* **INPUT DATA**
------------------------------------

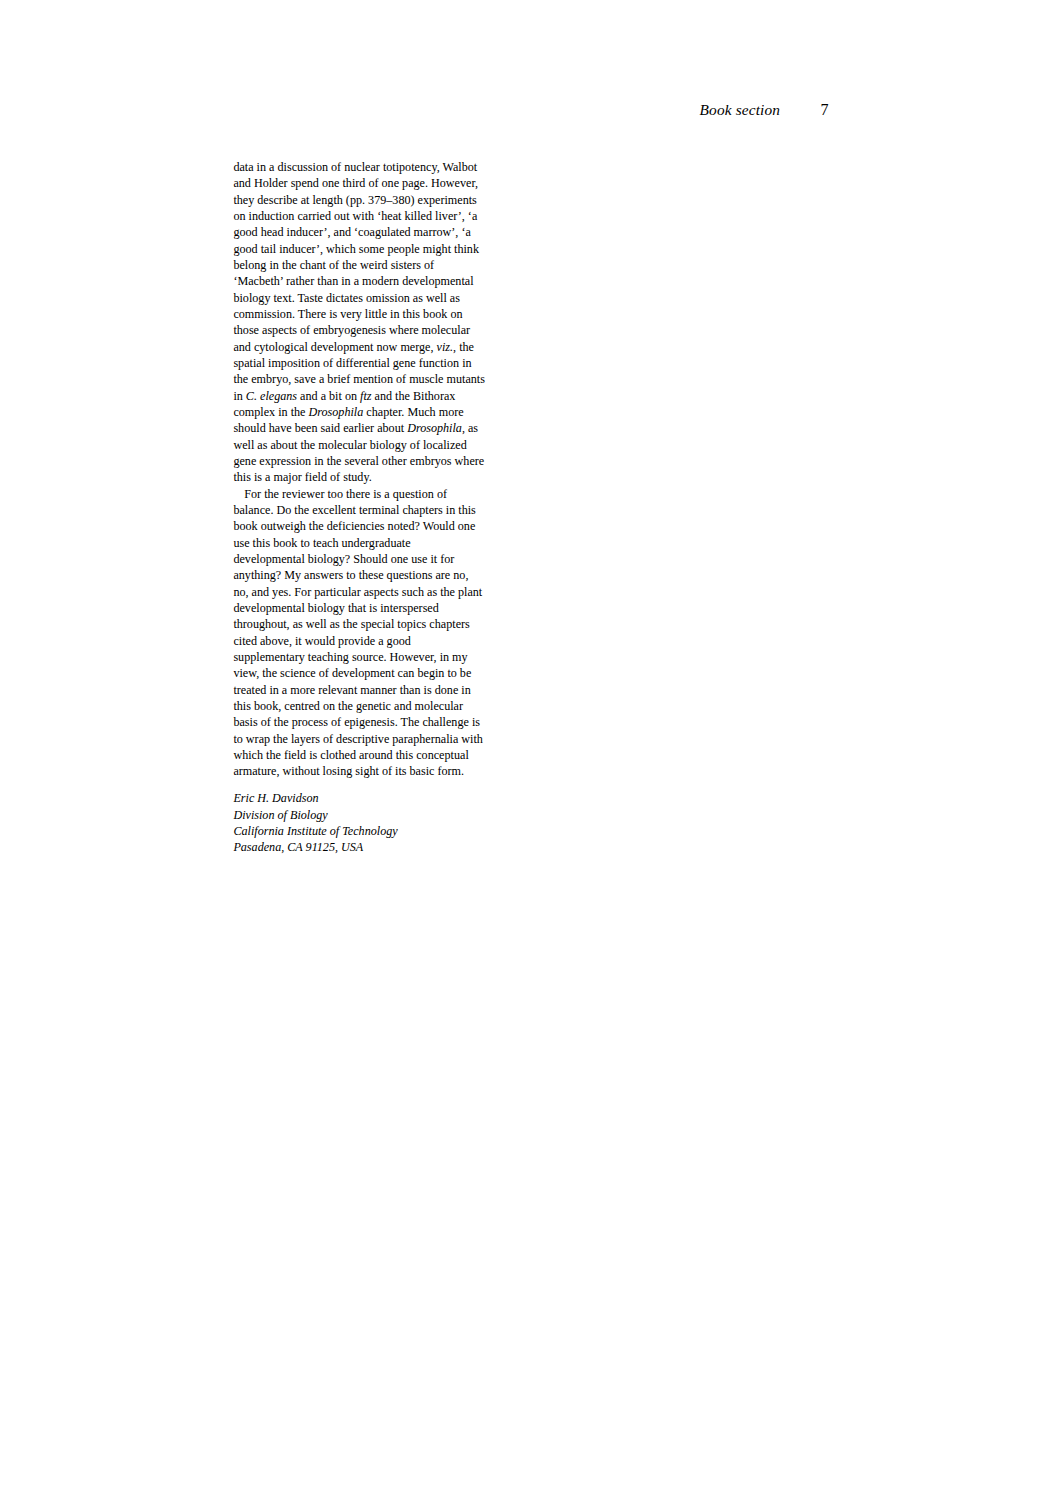Book section7
data in a discussion of nuclear totipotency, Walbot and Holder spend one third of one page. However, they describe at length (pp. 379–380) experiments on induction carried out with ‘heat killed liver’, ‘a good head inducer’, and ‘coagulated marrow’, ‘a good tail inducer’, which some people might think belong in the chant of the weird sisters of ‘Macbeth’ rather than in a modern developmental biology text. Taste dictates omission as well as commission. There is very little in this book on those aspects of embryogenesis where molecular and cytological development now merge, viz., the spatial imposition of differential gene function in the embryo, save a brief mention of muscle mutants in C. elegans and a bit on ftz and the Bithorax complex in the Drosophila chapter. Much more should have been said earlier about Drosophila, as well as about the molecular biology of localized gene expression in the several other embryos where this is a major field of study.
For the reviewer too there is a question of balance. Do the excellent terminal chapters in this book outweigh the deficiencies noted? Would one use this book to teach undergraduate developmental biology? Should one use it for anything? My answers to these questions are no, no, and yes. For particular aspects such as the plant developmental biology that is interspersed throughout, as well as the special topics chapters cited above, it would provide a good supplementary teaching source. However, in my view, the science of development can begin to be treated in a more relevant manner than is done in this book, centred on the genetic and molecular basis of the process of epigenesis. The challenge is to wrap the layers of descriptive paraphernalia with which the field is clothed around this conceptual armature, without losing sight of its basic form.
Eric H. Davidson Division of Biology California Institute of Technology Pasadena, CA 91125, USA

------------------------------------

* **WORK REQUEST**
Repeat the listing above up to and including the line with "data in a discussion", starting from its first line. Drop any pictures.

* **SOLVED EXERCISE**
Book section7
data in a discussion of nuclear totipotency, Walbot and Holder spend one third of one page. However, they describe at length (pp. 379–380) experiments on induction carried out with ‘heat killed liver’, ‘a good head inducer’, and ‘coagulated marrow’, ‘a good tail inducer’, which some people might think belong in the chant of the weird sisters of ‘Macbeth’ rather than in a modern developmental biology text. Taste dictates omission as well as commission. There is very little in this book on those aspects of embryogenesis where molecular and cytological development now merge, viz., the spatial imposition of differential gene function in the embryo, save a brief mention of muscle mutants in C. elegans and a bit on ftz and the Bithorax complex in the Drosophila chapter. Much more should have been said earlier about Drosophila, as well as about the molecular biology of localized gene expression in the several other embryos where this is a major field of study.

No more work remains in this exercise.